Insights into Editorial: GST’s performance versus promise


Introduction:

The launch of the goods and services tax (GST) across the country. Billed as the biggest tax reform since independence, the landmark tax reform, with its first of its kind ‘one nation-one tax’ approach, aimed at subsuming almost all indirect taxes at the Central and State levels.

The GST revenue picture has assumed great importance. The fiscal projections and the ability to fund welfare schemes hinge on this.

The widespread perception that the GST revenue growth has not done well is unfair as the GST revenue performance should not be measured against the ambitious targets set, but against the growth of the nominal GDP.

 

First-year, First show:

In the first year of implementation of GST, revenues grew by 11.9% and the buoyancy was 1.2.

A buoyancy ratio over 1 shows progressiveness in the revenue growth and opens up the prospect of a rising tax-to-GDP ratio.

This is a significant improvement over the pre-GST period when the buoyancy ratios for State value added tax (VAT) and Central indirect taxes like central excise and service tax were less than 1.

The revenue performance is especially creditable given the transitional difficulties during implementation and teething technical problems with the GST network (GSTN).

Some other analyses show that the tax-to-final consumption expenditure also grew from 10.3% in the year before GST (2015-16) to 11.9% in 2017-18.

However, the State-wise picture shows that some States did better than the others. The States that had a high percentage of origin-based taxes in subsumed revenues — Bihar, Chhattisgarh, Himachal Pradesh, Punjab and Odisha were found to lag behind in subsequent revenue performance.

 

The Tax buoyancy of GST revenue was 1.2:

The relative buoyancy of GST revenue compared to the pre-GST period is not surprising. This is a result of two factors.

One, the design of GST integrated the entire value chain from raw material to retail for the purpose of indirect taxation.

This design reduced non-compliance in downstream trading, as these entities chose to register to avail of the input tax credit generated upstream.

The GST revenue growth will reach a steady normal rate only when the effect of the transitional credits are extinguished.

Monthly CGST revenues are slowly inching towards monthly SGST revenues the utilisation of the transitional credits has a greater impact on the CGST rather than the SGST. It is for this reason that GST revenue buoyancy is likely to do much better in the coming year.

_Data to use_
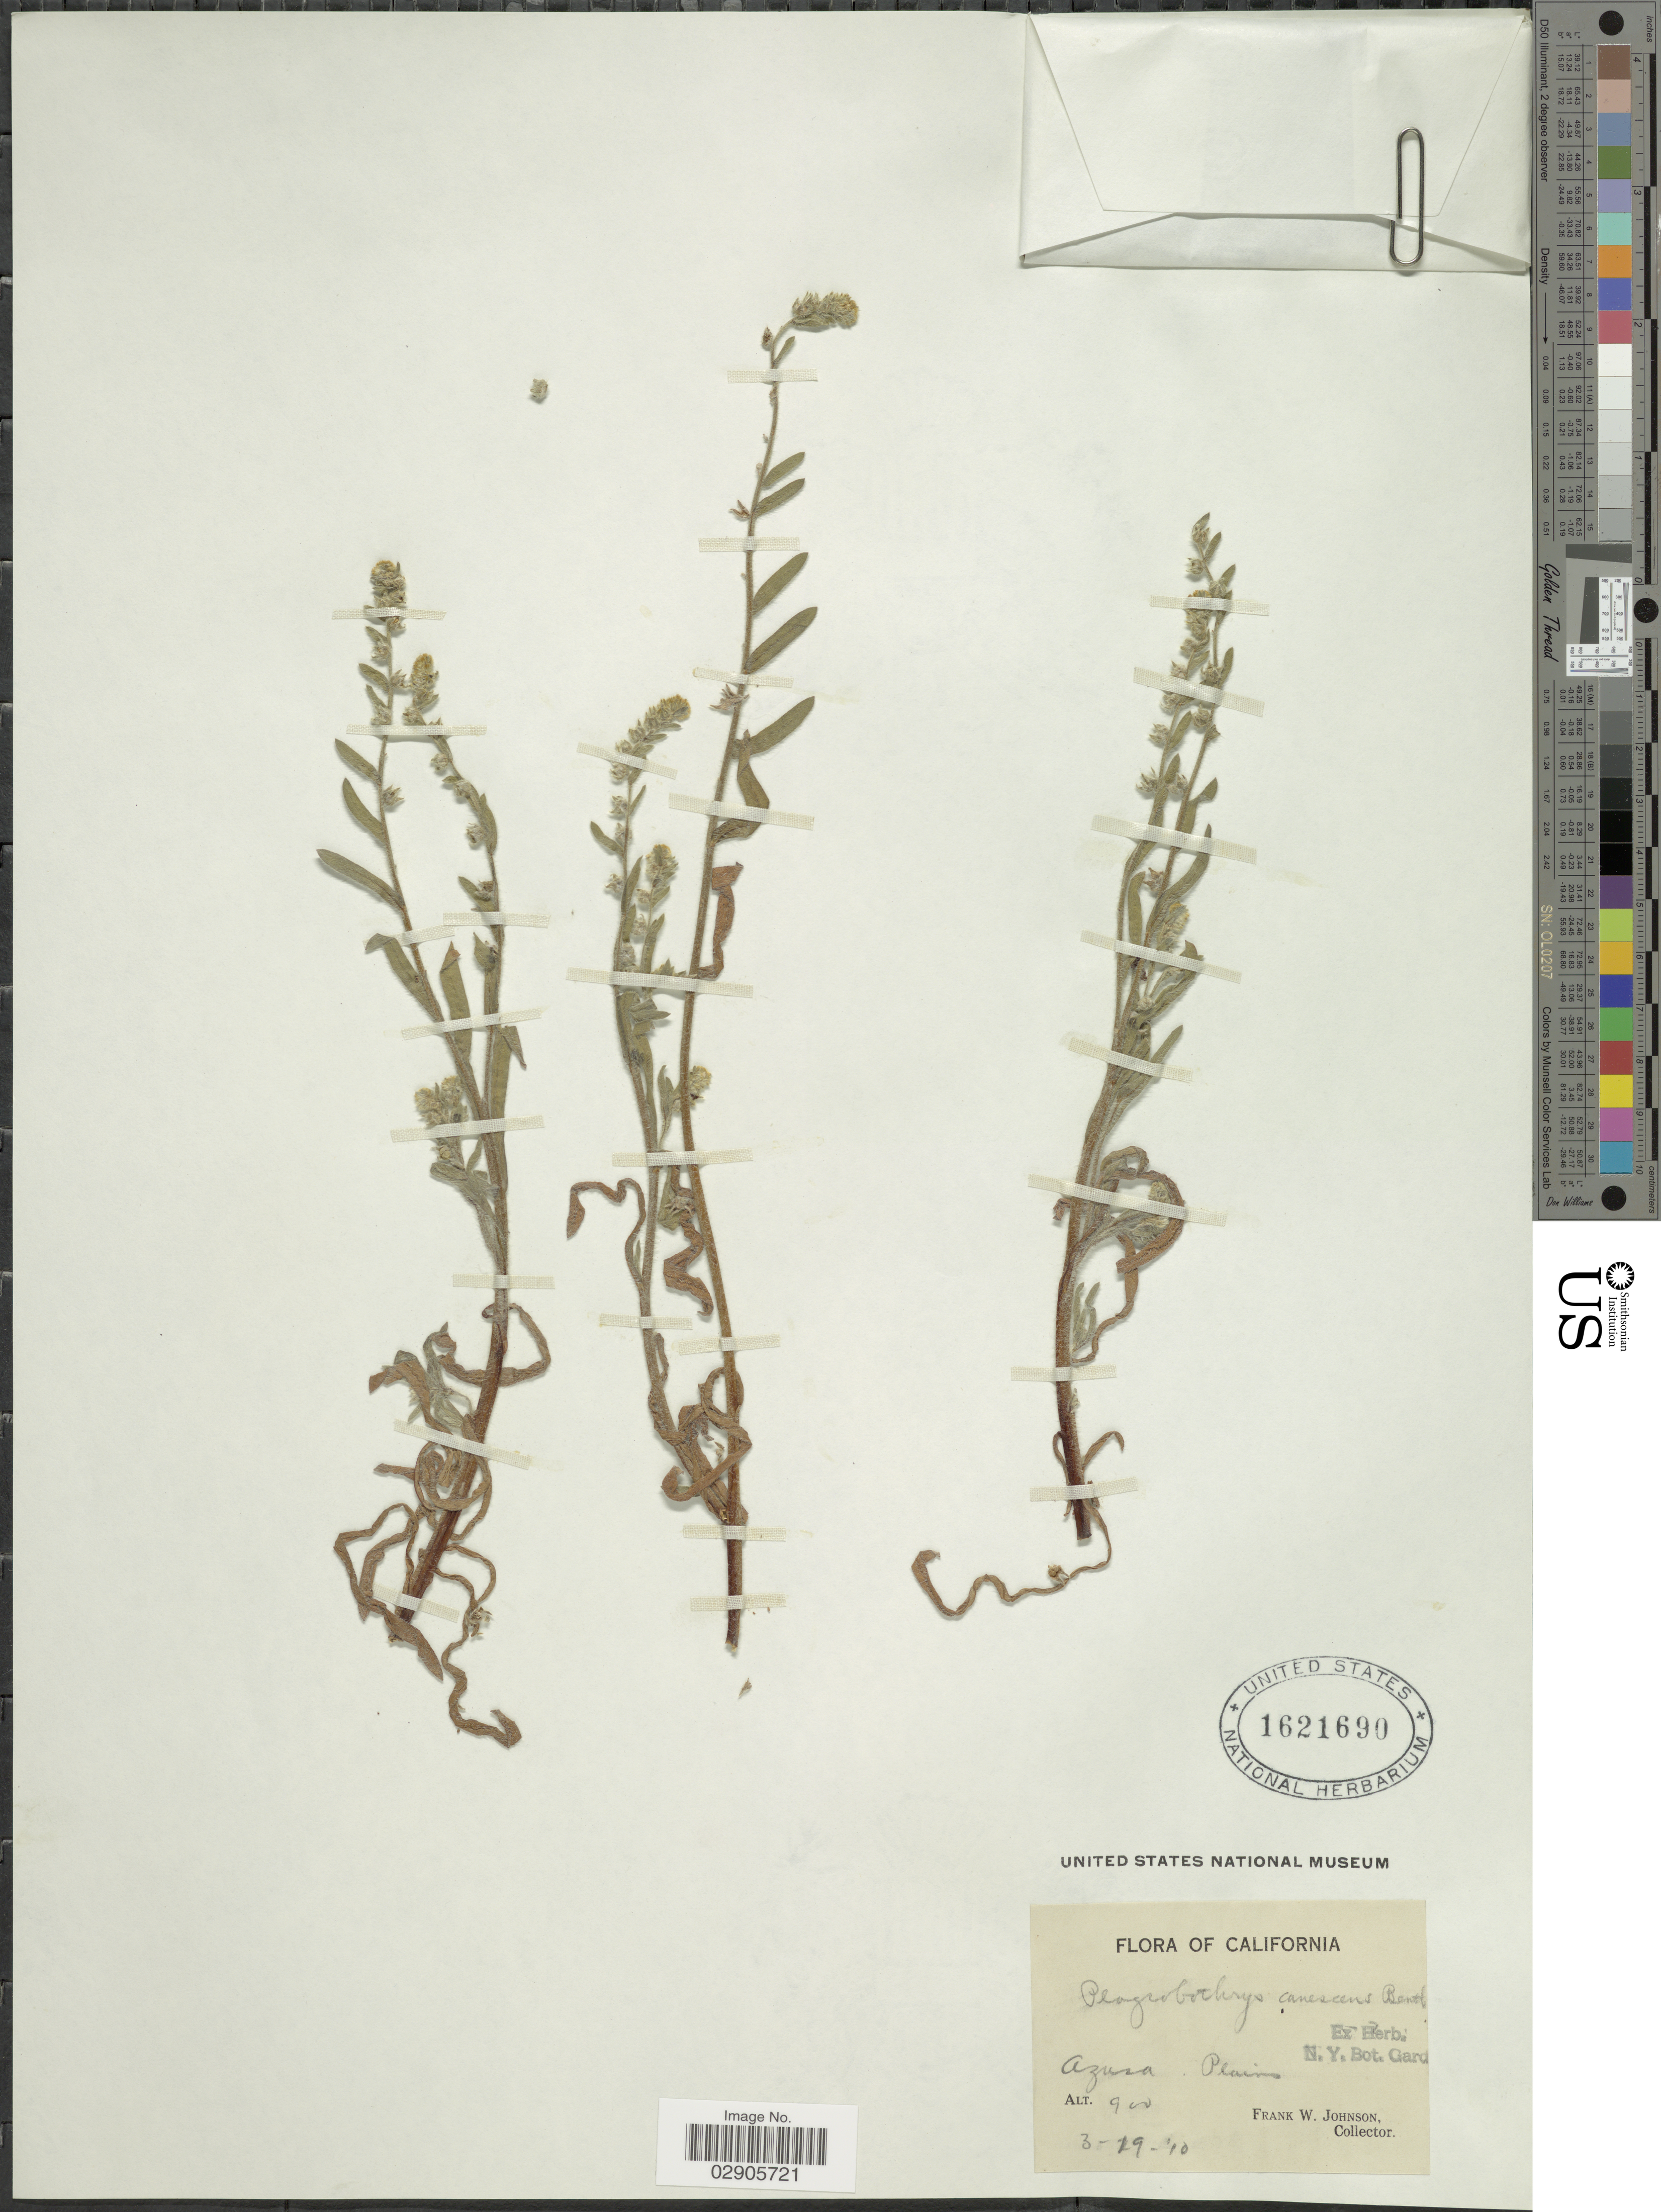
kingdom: Plantae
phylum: Tracheophyta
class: Magnoliopsida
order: Boraginales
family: Boraginaceae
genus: Plagiobothrys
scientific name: Plagiobothrys canescens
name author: Benth.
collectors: F. W. Johnson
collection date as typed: Transcribed d/m/y: 19/3/10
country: United States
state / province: California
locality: Azusa Plains.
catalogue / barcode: US 1621690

_Exercise 1_
Summarize the editorial on GST revenue in two sentences.
_Exercise 2_
Reproduce the lines of the rows from the line holding "scientific name: Plagiobothrys canescens" through the end of the rows, inclusive.
The text and the rows were taken from unrelated sources.

_Full response 1_
The editorial argues that GST revenue should be measured against nominal GDP growth rather than ambitious targets, noting that first-year revenues grew by 11.9% with a buoyancy of 1.2, an improvement over the pre-GST period when buoyancy ratios were below 1. It attributes this in part to GST's design integrating the entire value chain, which reduced non-compliance in downstream trading, and says revenue growth will reach a steady normal rate only once the effect of transitional credits is extinguished.

_Full response 2_
scientific name: Plagiobothrys canescens
name author: Benth.
collectors: F. W. Johnson
collection date as typed: Transcribed d/m/y: 19/3/10
country: United States
state / province: California
locality: Azusa Plains.
catalogue / barcode: US 1621690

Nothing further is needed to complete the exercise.